China alone accounted for more than 90% of total capital outflows (see chart 1 below). Outflows from the country were almost seven times higher than in 2014, which was driven by several factors. First, net capital inflows into China evaporated as foreign direct investment slowed and foreign investors took money out of the country. Second, China-focused equity funds saw net outflows in excess of €7bn, according to Morningstar Fund flows data, while Asia-Pacific equity funds witnessed redemptions worth approximately €21bn. Bond fund flows also fell into negative territory.
On top of that, China suffered accelerating capital outflows from domestic investors and companies. According to the IIF, these outflows were largely due to concerns about a renminbi depreciation. “Data through Q3 suggest that a substantial portion of the outflows in 2015 reflected a reduction in dollar liabilities by Chinese corporates and, more recently, individuals, due to concerns about RMB weakening. This shift was reflected in declining loans in foreign currencies,” according to the report.
However, the dramatic deterioration in the capital flows balance can chiefly be attributed to foreign investors. The main culprits are foreign private creditors such as banks, who withdrew a net $257bn from emerging markets, in a big contrast to the $351bn in inflows in 2014.

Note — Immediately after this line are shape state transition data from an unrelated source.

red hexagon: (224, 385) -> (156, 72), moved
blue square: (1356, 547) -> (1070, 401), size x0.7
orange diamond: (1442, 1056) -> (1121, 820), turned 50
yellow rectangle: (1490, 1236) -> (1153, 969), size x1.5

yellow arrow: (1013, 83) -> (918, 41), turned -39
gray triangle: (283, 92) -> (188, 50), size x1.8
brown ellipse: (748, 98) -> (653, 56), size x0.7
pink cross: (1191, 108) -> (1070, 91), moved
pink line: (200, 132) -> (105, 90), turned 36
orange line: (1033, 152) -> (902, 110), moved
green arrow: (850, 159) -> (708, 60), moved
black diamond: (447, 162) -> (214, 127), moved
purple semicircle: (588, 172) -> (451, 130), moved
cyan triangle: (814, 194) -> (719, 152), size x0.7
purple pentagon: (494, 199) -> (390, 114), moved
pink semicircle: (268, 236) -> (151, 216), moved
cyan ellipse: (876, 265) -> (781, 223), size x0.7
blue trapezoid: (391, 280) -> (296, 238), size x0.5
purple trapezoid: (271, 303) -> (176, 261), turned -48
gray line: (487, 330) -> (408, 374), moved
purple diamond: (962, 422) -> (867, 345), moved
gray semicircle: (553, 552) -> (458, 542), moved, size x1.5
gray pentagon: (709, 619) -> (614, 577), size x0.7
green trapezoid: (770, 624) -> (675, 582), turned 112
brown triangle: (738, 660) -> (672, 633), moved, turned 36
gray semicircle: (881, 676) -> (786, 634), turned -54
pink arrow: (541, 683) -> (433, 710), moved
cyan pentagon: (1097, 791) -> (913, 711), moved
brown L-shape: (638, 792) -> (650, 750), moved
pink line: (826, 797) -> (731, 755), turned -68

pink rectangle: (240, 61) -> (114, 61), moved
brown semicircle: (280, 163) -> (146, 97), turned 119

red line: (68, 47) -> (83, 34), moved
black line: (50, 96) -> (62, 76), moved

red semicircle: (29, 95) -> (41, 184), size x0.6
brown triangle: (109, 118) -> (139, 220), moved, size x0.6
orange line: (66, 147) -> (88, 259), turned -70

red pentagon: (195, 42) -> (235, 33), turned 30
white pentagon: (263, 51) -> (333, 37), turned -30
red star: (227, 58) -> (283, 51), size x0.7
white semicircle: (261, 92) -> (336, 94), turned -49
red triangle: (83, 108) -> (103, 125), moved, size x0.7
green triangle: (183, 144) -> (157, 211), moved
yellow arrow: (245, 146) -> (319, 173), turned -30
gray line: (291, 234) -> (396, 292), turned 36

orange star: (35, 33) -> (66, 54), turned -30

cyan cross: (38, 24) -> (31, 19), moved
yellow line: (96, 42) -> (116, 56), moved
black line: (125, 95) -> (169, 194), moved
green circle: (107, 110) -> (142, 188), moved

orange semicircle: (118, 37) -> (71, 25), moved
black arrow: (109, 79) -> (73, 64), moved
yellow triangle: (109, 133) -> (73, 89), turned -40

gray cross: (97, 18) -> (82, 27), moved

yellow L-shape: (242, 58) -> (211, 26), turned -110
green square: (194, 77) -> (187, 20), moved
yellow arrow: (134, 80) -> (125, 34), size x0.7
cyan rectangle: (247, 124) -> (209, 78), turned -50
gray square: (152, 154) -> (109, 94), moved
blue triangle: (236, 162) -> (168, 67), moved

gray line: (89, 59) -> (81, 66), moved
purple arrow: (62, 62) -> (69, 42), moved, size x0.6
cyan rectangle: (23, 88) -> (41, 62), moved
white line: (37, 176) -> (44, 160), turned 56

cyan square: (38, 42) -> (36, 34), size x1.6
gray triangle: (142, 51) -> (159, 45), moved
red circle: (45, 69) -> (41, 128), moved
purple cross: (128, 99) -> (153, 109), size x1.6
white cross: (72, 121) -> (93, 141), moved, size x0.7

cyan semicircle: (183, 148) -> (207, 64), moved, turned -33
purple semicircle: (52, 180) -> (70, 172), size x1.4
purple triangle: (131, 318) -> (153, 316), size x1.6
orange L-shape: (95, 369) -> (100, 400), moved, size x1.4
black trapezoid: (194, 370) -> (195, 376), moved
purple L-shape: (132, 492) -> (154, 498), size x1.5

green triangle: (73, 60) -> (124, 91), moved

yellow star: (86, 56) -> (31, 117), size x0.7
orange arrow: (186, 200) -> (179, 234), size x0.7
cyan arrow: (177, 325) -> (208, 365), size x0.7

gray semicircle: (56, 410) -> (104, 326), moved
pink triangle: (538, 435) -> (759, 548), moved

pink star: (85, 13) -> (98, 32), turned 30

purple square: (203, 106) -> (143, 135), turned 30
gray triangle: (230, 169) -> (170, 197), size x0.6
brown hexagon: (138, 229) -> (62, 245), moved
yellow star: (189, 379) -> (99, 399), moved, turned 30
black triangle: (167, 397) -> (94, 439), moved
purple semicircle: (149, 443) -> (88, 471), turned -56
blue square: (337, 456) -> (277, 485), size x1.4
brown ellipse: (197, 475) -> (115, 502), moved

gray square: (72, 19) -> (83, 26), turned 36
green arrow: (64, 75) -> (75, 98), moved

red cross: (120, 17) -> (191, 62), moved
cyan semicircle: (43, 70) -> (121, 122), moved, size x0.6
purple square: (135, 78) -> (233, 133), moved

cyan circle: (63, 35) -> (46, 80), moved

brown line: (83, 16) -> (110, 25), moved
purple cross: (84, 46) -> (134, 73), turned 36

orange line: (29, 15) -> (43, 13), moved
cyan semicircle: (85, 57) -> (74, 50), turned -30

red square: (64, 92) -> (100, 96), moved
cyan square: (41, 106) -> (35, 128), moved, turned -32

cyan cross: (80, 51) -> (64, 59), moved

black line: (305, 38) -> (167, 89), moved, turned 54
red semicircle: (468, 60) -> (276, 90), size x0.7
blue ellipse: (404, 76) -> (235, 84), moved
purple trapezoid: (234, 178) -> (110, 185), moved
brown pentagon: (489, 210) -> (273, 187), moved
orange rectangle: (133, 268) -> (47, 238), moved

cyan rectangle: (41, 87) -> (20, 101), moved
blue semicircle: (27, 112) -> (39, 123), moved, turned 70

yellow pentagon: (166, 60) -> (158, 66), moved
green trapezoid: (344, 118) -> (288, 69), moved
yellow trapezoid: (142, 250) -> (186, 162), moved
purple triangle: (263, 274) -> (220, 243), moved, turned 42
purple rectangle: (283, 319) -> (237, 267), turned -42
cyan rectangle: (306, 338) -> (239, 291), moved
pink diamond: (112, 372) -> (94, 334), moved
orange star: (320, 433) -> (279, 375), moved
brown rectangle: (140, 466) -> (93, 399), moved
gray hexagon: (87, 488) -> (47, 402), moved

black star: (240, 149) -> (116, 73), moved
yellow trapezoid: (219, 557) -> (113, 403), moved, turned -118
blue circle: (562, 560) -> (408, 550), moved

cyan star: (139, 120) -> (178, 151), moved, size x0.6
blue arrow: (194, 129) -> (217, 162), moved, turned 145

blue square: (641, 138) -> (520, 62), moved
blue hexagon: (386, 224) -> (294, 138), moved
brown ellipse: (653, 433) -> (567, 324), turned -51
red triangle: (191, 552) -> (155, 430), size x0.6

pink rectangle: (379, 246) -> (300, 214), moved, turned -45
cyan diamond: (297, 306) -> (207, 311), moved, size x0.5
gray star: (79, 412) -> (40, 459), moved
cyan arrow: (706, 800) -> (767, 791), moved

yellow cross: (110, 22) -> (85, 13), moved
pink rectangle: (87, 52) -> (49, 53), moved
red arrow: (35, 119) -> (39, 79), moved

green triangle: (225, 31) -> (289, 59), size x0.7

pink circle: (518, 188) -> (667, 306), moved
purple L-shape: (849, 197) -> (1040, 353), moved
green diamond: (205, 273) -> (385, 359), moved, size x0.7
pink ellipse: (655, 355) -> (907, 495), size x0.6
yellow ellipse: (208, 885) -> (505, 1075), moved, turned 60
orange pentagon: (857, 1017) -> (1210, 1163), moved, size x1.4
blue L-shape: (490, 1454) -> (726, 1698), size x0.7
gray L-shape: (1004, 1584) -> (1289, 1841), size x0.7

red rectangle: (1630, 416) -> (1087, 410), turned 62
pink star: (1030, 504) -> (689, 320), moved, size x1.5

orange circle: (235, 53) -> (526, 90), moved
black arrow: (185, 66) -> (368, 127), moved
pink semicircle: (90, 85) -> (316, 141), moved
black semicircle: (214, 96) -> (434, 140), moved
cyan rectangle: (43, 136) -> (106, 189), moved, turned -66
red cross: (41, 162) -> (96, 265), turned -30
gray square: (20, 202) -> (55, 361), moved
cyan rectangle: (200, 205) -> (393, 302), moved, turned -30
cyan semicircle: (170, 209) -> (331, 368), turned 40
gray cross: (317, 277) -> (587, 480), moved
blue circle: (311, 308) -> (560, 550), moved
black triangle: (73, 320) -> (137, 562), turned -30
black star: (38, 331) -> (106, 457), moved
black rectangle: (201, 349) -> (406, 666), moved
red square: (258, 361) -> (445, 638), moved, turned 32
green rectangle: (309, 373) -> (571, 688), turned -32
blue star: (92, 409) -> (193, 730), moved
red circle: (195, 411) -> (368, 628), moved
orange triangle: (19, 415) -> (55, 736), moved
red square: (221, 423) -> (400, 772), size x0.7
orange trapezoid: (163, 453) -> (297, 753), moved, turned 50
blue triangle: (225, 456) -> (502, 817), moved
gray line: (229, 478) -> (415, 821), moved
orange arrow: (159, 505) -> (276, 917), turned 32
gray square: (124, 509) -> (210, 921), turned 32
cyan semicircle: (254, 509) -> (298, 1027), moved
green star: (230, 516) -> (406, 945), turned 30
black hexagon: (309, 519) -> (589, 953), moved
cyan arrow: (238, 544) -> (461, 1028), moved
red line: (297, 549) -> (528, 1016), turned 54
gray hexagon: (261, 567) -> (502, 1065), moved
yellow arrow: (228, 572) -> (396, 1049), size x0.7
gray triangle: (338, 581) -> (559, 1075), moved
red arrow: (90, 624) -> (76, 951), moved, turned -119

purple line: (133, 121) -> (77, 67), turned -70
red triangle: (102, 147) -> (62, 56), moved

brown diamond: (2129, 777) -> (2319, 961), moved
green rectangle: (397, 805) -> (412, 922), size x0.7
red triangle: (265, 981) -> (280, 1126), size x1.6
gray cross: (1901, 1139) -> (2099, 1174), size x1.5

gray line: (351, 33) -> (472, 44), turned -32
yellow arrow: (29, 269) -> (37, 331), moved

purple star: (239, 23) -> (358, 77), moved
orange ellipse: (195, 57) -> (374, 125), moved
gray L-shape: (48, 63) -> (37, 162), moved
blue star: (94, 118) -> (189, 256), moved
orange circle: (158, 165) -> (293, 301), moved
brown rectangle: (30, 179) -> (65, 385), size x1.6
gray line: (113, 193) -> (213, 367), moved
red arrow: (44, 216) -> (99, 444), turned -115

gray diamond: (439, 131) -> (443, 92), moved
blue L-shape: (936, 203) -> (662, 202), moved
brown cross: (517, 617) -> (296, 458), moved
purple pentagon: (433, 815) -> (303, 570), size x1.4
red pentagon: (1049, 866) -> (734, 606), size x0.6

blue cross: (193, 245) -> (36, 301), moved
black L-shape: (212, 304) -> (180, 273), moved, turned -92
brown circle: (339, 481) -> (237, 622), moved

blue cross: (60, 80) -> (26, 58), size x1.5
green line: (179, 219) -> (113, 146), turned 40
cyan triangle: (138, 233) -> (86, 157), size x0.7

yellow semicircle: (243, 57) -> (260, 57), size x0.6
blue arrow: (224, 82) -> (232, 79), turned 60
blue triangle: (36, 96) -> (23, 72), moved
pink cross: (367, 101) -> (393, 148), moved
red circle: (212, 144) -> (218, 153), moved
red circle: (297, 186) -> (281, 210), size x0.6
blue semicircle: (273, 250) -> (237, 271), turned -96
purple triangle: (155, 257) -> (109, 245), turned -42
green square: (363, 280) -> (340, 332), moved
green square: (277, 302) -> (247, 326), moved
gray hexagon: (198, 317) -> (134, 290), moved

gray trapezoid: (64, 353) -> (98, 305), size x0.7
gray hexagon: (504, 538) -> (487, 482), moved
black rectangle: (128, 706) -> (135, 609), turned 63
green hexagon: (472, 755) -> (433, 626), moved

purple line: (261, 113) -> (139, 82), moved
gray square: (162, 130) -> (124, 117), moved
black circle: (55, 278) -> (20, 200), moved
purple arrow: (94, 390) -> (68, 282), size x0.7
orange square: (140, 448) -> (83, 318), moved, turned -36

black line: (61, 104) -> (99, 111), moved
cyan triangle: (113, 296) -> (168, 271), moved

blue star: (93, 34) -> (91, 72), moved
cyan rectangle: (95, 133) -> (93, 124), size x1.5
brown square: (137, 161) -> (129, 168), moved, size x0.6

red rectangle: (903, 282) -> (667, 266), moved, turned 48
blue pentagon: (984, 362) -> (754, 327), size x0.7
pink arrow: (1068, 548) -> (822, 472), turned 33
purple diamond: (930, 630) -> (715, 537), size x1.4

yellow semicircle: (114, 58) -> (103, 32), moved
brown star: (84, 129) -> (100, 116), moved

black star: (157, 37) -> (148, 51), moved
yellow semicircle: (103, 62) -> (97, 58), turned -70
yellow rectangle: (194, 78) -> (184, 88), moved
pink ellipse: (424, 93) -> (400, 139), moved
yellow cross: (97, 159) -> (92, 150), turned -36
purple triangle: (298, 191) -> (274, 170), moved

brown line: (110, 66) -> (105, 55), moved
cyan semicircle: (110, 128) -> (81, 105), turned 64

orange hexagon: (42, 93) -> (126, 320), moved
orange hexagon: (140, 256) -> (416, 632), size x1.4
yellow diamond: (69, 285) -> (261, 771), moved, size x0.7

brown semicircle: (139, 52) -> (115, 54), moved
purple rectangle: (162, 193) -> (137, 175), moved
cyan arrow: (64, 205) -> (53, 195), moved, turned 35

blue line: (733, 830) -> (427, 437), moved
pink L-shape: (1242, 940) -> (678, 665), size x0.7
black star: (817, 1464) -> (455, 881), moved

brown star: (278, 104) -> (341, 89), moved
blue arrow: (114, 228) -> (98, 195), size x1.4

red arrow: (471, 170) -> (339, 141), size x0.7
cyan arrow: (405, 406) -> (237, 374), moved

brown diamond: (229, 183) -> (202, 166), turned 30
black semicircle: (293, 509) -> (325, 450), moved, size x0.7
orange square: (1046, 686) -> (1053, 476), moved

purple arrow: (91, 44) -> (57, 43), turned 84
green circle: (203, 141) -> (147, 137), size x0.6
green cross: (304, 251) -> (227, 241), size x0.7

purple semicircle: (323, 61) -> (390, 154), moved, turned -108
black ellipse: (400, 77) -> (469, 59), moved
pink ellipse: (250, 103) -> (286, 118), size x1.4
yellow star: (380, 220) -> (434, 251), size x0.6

Nevertheless, the outflows in 2015 may sound more alarming than they actually are. After all, China still has big foreign currency reserves, a large current account surplus and still very decent economic growth even if the numbers have been inflated. According to the IIF, other emerging market economies such as Brazil, Turkey and South Africa, with their large current account deficits, high levels of FX corporate indebtedness and unstable political situation, are more vulnerable in the event of elevated EM turbulence.